* _Requirement_
Return the data below exactly, but only from the line containing "right eye: (61, 78)" through the line containing "right knee: (52, 157)", with both of those lines included.

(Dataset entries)
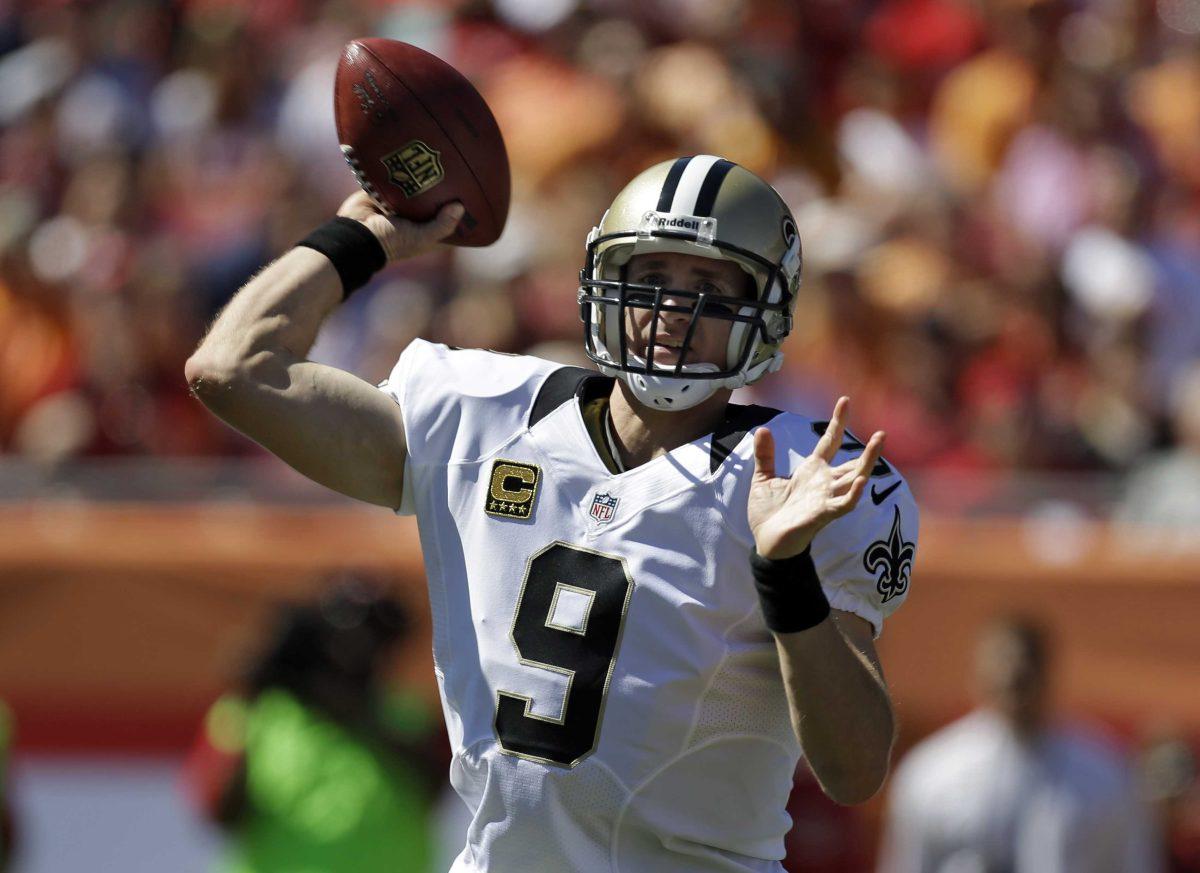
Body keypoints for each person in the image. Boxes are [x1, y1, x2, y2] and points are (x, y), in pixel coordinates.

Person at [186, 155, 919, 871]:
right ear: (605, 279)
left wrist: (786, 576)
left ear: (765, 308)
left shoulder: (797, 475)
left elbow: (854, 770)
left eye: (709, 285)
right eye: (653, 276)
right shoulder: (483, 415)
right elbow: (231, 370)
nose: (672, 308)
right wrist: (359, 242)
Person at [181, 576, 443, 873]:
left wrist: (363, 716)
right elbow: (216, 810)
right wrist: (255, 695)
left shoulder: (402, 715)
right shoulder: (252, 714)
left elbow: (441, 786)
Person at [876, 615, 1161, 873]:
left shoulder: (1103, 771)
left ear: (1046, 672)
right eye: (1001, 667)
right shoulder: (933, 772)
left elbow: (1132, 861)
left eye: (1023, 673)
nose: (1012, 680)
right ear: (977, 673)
--
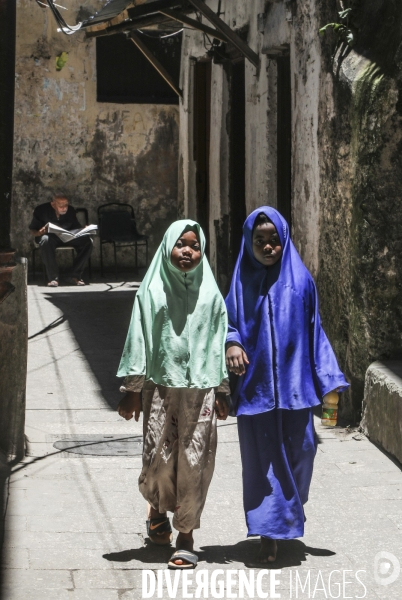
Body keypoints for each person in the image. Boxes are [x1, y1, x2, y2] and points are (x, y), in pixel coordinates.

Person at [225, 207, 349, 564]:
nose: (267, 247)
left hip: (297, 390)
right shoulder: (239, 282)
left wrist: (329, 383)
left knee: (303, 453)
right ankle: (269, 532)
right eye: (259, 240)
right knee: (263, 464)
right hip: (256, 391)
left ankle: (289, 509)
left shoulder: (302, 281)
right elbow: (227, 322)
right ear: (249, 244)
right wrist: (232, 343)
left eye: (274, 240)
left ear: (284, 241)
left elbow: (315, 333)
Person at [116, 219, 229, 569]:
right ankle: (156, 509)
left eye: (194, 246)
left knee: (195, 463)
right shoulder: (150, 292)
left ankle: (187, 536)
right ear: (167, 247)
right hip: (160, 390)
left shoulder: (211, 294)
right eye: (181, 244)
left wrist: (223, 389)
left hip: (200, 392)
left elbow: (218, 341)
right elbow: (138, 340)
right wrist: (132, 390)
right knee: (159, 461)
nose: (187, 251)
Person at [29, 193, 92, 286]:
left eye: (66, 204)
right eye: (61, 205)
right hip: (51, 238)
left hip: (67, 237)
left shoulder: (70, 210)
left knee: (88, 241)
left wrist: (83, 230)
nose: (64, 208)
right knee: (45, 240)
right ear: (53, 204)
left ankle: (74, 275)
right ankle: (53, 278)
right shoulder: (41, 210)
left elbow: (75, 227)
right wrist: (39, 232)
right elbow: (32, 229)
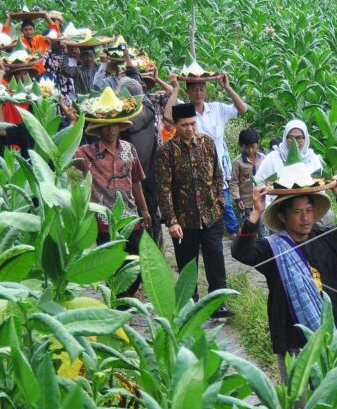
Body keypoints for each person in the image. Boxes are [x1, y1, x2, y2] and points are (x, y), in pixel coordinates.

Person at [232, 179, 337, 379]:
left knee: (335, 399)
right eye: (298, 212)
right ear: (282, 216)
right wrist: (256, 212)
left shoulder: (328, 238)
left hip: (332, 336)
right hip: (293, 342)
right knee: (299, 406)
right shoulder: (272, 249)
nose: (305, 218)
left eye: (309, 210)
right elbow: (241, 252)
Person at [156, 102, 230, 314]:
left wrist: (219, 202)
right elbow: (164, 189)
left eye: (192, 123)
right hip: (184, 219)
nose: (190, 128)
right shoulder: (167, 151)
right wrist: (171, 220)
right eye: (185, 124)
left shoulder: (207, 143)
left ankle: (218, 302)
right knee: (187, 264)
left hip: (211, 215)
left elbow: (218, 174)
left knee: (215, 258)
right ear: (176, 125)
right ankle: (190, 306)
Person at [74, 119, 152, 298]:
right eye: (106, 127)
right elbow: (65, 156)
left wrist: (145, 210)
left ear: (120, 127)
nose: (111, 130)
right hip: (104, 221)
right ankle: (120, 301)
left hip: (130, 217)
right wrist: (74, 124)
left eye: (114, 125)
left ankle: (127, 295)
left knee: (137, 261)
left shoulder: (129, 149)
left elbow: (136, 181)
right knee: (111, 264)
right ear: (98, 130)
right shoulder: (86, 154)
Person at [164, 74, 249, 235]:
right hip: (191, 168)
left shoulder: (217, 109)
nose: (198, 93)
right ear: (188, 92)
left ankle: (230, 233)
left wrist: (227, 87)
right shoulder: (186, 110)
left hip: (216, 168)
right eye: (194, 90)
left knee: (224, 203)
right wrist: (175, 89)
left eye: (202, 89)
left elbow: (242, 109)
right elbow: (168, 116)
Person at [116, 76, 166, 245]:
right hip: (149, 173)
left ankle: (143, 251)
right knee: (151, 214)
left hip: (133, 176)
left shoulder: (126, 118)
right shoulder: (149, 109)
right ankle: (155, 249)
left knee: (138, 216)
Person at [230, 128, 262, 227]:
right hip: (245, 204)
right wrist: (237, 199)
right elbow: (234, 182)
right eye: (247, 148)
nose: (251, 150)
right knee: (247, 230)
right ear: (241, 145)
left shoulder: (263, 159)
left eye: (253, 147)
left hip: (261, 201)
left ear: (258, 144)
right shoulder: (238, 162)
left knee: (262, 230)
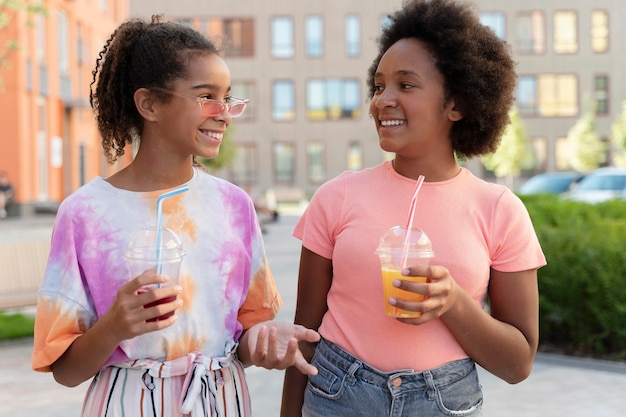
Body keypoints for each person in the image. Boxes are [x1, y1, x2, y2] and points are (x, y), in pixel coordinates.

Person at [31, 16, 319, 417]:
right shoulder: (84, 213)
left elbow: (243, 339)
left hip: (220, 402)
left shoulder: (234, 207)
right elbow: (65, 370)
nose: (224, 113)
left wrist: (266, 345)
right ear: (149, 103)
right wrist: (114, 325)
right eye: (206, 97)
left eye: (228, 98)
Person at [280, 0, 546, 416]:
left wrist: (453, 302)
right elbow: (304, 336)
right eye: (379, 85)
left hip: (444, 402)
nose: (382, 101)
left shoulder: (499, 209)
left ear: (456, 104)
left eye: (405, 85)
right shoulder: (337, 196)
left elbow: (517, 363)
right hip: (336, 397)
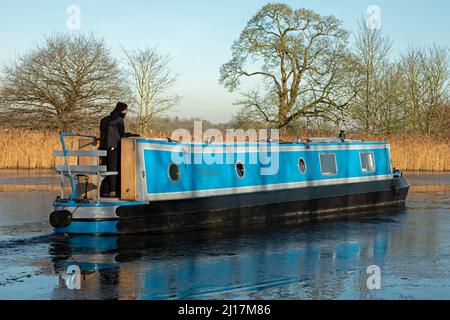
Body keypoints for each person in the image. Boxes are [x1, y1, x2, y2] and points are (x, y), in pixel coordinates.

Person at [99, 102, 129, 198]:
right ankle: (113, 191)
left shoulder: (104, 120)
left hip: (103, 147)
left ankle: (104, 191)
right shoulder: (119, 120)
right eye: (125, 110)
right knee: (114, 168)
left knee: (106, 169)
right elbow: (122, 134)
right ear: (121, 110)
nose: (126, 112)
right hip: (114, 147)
...
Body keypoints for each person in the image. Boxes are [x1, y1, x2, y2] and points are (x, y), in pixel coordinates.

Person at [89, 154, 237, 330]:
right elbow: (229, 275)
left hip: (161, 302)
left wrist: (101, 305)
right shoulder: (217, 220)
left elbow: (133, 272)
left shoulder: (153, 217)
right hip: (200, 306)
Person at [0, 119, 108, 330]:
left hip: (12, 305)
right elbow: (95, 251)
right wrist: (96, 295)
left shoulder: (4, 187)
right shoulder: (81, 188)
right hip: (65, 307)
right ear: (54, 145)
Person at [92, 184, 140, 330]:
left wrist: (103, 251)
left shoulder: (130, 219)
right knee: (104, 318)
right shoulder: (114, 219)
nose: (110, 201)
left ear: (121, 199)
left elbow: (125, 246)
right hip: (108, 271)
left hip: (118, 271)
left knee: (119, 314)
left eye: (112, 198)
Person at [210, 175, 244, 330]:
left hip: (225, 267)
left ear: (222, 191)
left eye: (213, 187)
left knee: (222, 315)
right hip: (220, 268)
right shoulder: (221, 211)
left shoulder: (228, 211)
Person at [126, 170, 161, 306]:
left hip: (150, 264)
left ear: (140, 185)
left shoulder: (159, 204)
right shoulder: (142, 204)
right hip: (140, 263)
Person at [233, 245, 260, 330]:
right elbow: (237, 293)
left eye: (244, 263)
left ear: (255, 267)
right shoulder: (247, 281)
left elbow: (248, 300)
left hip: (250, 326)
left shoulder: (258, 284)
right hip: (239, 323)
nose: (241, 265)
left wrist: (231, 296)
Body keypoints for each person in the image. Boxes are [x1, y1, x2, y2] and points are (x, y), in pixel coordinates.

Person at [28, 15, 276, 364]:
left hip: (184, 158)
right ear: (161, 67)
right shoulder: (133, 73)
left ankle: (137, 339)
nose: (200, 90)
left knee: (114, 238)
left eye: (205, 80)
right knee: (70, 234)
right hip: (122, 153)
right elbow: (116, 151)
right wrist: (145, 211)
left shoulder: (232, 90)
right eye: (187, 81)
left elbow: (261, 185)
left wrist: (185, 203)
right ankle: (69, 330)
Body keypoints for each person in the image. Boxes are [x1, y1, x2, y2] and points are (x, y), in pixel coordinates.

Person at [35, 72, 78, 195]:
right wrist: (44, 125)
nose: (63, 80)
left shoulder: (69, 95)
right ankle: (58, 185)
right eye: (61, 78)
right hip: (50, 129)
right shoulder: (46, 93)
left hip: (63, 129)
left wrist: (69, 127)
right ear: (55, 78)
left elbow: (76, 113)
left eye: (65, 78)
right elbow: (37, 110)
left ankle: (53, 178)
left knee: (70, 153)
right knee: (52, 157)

* _Answer to this task_
right eye: (61, 78)
right hip: (50, 129)
right shoulder: (46, 93)
left hip: (63, 129)
left wrist: (69, 127)
right ear: (55, 78)
left elbow: (76, 113)
left eye: (65, 78)
right elbow: (37, 110)
left ankle: (53, 178)
left knee: (70, 153)
right knee: (52, 157)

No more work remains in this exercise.